Annual Fulbright and Humphrey Alumni Conference held at NUST

Islamabad – The 12th Annual Fulbright and Humphrey Alumni Conference in Islamabad was attended by more than 200 alumni who were welcomed by American Ambassador to Pakistan David Hale and Rector of National University of Sciences and Technology (NUST) Engineer Muhammad Asghar.

The conference was organized by the United States Educational Foundation in Pakistan (USEFP) and hosted by the National University of Sciences and Technology (NUST).

“The United States is deeply committed to our relationship with Pakistan and we demonstrate this by making investments in Pakistan that foster its prosperity and the welfare of Pakistani society,” Ambassador Hale said. “The Fulbright and Humphrey Fellowship exchanges contribute to increased mutual understanding between America and Pakistan.”

The conference, held from December 4-6, 2015, consists of a series of twelve seminars with round table discussions chaired by various scholars, Fulbright and Humphrey Fellowship alumni, and special guest speakers from the U.S. Embassy in Pakistan and the Department of State’s Bureau of Education and Cultural Affairs in Washington, D.C.

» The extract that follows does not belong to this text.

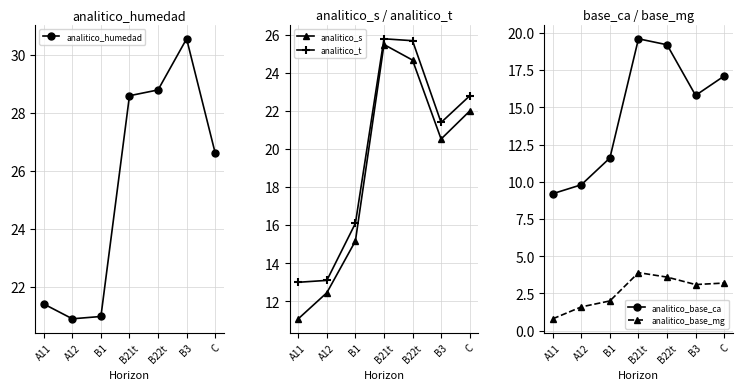

What is the value of the analitico_humedad point at the 6th from the left?

30.6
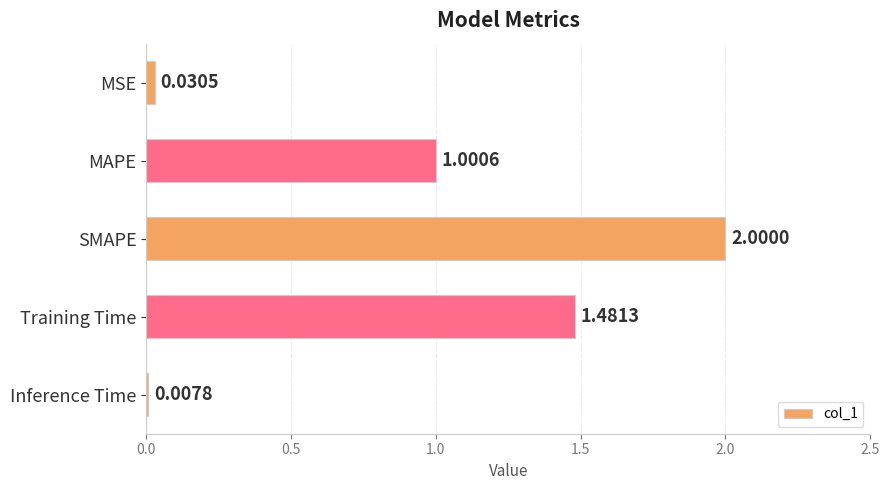

What is the label of the 5th bar from the bottom?

MSE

USEFP was established in 1950 by the governments of Pakistan and the United States. USEFP is a binational commission that promotes increased academic and professional exchange between the United States and Pakistan. The Fulbright program in Pakistan receives the largest amount of U.S. government funding world-wide. Nearly 4,000 Pakistanis alumni have participated in the Fulbright program and 200 in the Humphrey Fellowship.

The Fulbright program was named after the late U.S. Senator J. William Fulbright and funds study and research to “promote mutual understanding between the people of the United States and the people of other countries of the world.” The Hubert H. Humphrey Fellowship Program honors the memory and accomplishments of the late Senator and Vice President by bringing accomplished mid-career professionals with demonstrated leadership potential to the United States for a year of graduate-level, non-degree academic coursework and professional development activities.

The United States invests $40 million annually on exchange programs for Pakistani citizens and sends more than 1,300 Pakistanis to the United States each year to participate in academic and professional programs.